Sunday, June 24, 2007

 

Goose paste

Finally got around to sampling the tin of goose liver pate today by way of pre-roast afternoon tea. Not bad at all; a slightly more sophisticated version of the paste we buy in little bottles from Shiphams. This last having the advantage of coming in various flavours and colours.

Sampled Wiggers a couple of days ago - it being the first time that I have heard the Chopin Preludes live - the last time I heard them at all being the night of the disaster. Played by a Japanese gent with a good stage manner - Hiromi Okada - neither too stiff (as I find Pollini) or too flambouyant. But the program as a whole perhaps a bit overweight with a sonata and 15 variations from Mr B plus a stocking filler (which I rather liked) from one Artur Malawski. For the first time that I remember we were sitting on the keyboard side only a few rows from the front - and watching the hands made it a whole new experience for me. Plus a slightly odd noise - not the sort of dying note noise that I am used to - from the piano whenever it got to the end of something. Perhaps that is what happens when the foot comes off the pedal but I couldn't see clearly enough to be sure. A rather thin audience - but with good Japanese representation and very enthusiastic. Three encores - which I find three too many after something as highly wrought as the preludes. The wrong way to bring me back down again. Guiness - there being a pelican bar quite handy - being much more suitable.
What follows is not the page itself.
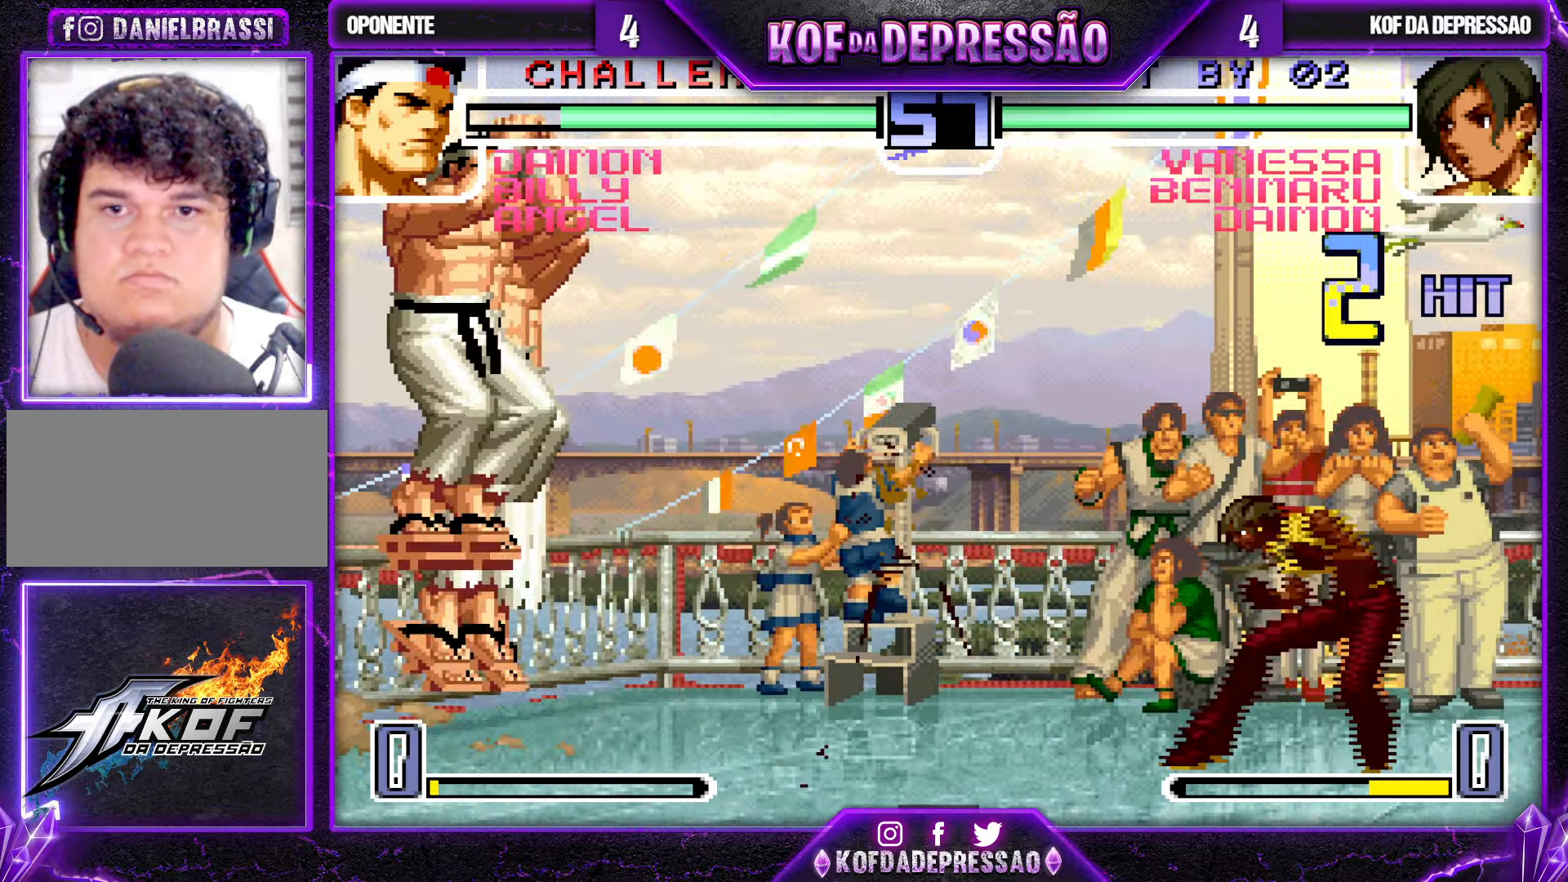
{"dt_ms": 500, "buttons": [], "left_stick": "down-right", "events": [[34, "left_stick", "center"], [84, "left_stick", "left"], [150, "left_stick", "center"], [217, "left_stick", "left"], [450, "left_stick", "down-right"]]}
Harvested some more potatoes today. Very good size but managed to spear rather too many of them. Shouldn't matter too much if we eat those ones today. Plus the first of this years beet spinach.

And lastly more pub talk, prompted by the affairs of our Moat House Garden Centre, adjacent to what was one of the Epsom mental hospitals and partly staffed by the mentally handicapped. The affair in question being the question of whether or not the handicapped should be paid for their gardening. One school of thought - which the unions brought to the fore in the sixties of the last century - was that people doing such jobs should get the regular wage. They had a point, but I think the effect was that virtually all such jobs disappeared: one could not afford to run a business paying for four cylinders and only getting two. So the handicapped were back into the OT units doing jigsaws. Until recently the deal at the Moat House was that these gardeners got three pounds a day. Not much, but perhaps enough to pay for their fags and to give them a bit of self respect. The council - or the NHS - is now taking the position that they are volunteers and not entitled to any payment at all. All seems a bit mean to me. It is not a lot to pay to help these people feel they are contributing.